_PROBLEM REQUIREMENTS_
Search the data for the word "Figure" and copy every line where it occurs.

_INFORMATION PROVIDED_
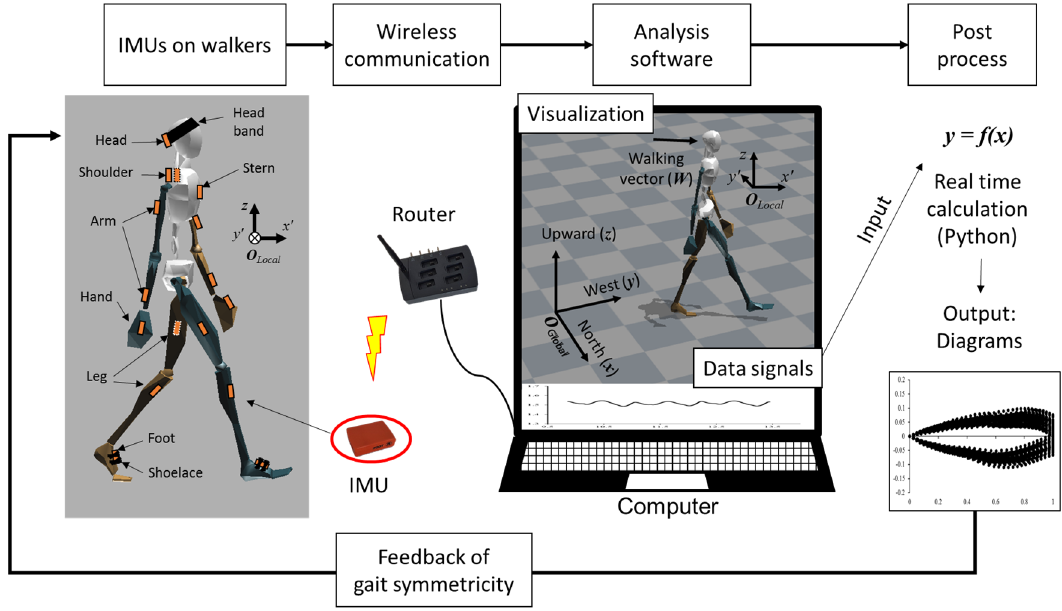
Figure 1. Overview of the proposed real-time feedback system, including the data accusation, the sensor placement, and the orientation of the coordinate systems.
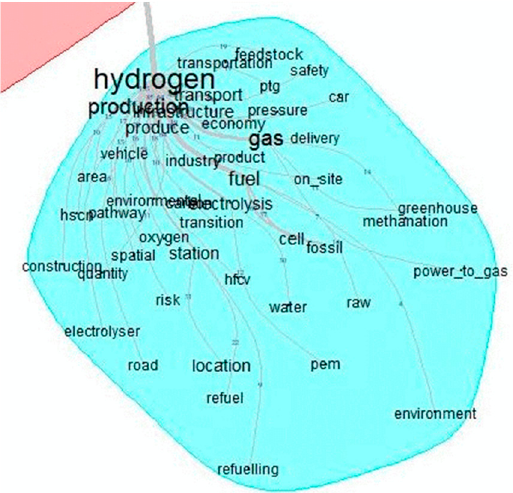
Figure 9. The set of words focused around the word “hydrogen” in the case of the analysis of inten- tionally selected words. Source: Own elaboration based on the analysis in the IRAMUTEQ software.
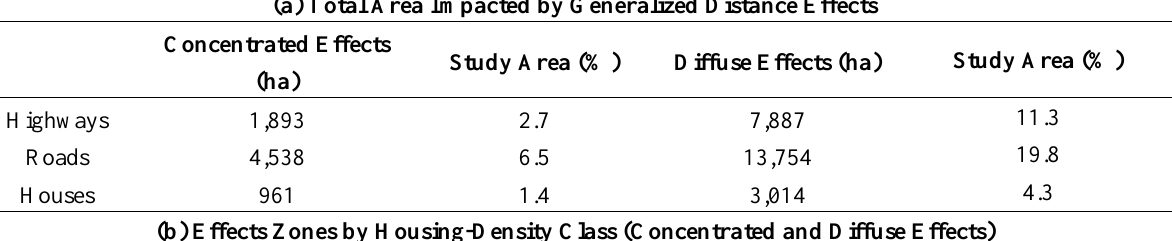
Table 6. Generalized distance effects of houses, roads and highways: ( a ) the areas impacted by the concentrated and diffuse effects of houses, roads, and highways; ( b ) the percentage area of each housing-density class impacted by distance effects; ( c ) the cumulative impacts of distance effects, by housing-density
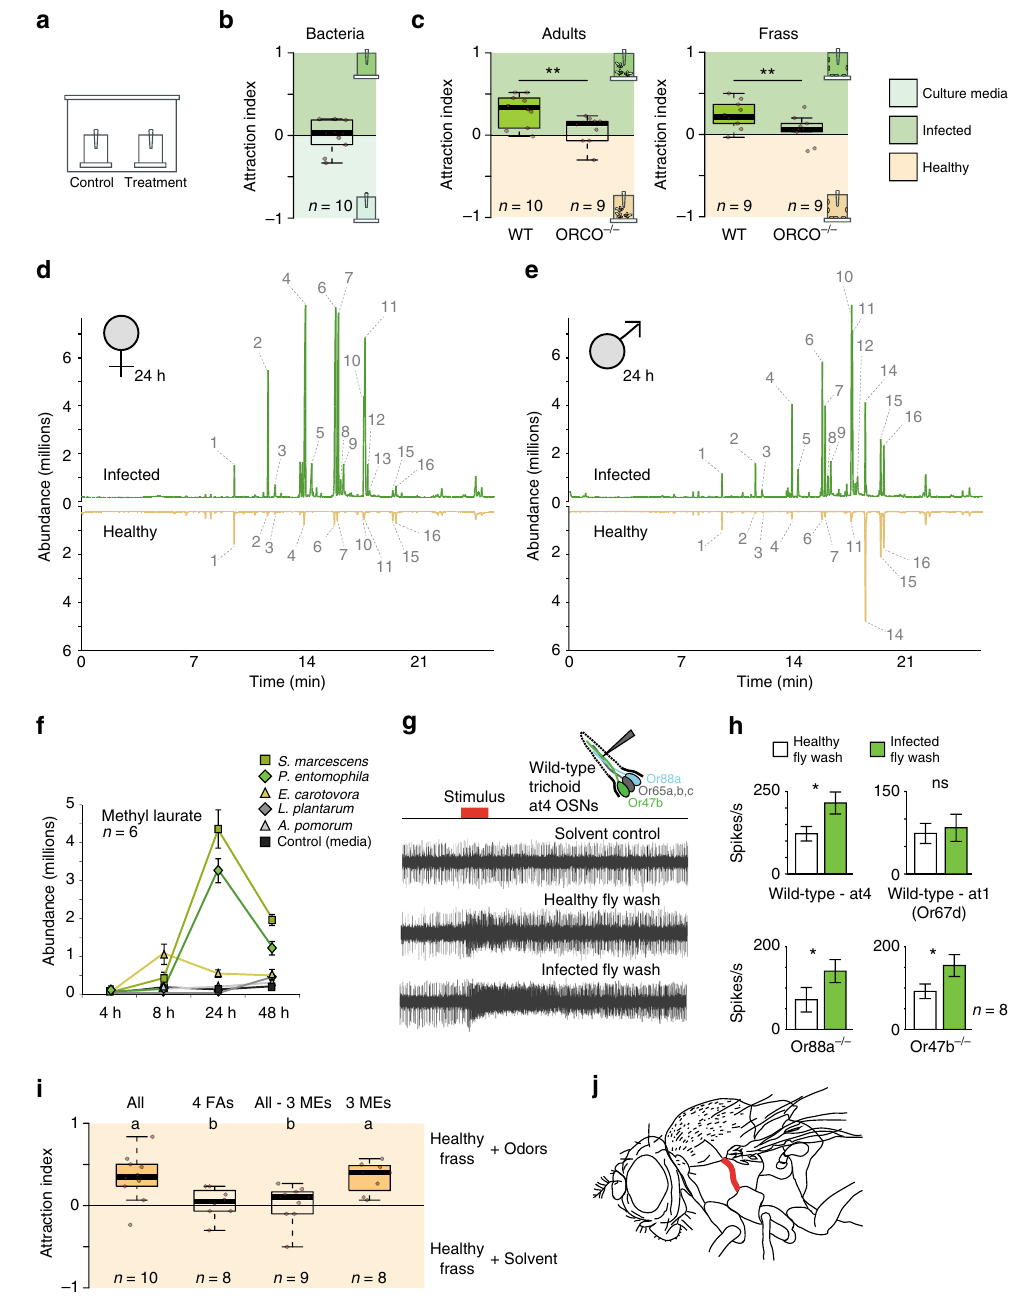
Fig. 1 Effects of infection on Drosophila attraction and odor pro fi le. a Experimental design of attraction assays. b Attraction index of adult Drosophila toward the olfactory cues from Pseudomonas bacteria or from growth media control. c Attraction indices or naive wild type or Orco mutant fl ies given the choice between other adults with and without Pseudomonas infection or between frass of fl ies with or without infection. Attraction index: ((no. of fl ies in treatment trap) − (no. of fl ies in control trap)) / total no. of fl ies. d , e GC-MS pro fi le of female d and male e Drosophila adults either infected with Pseudomonas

_ANSWER TO THE EXERCISE_
Figure 1. Overview of the proposed real-time feedback system, including the data accusation, the sensor placement, and the orientation of the coordinate systems.
Figure 9. The set of words focused around the word “hydrogen” in the case of the analysis of inten- tionally selected words. Source: Own elaboration based on the analysis in the IRAMUTEQ software.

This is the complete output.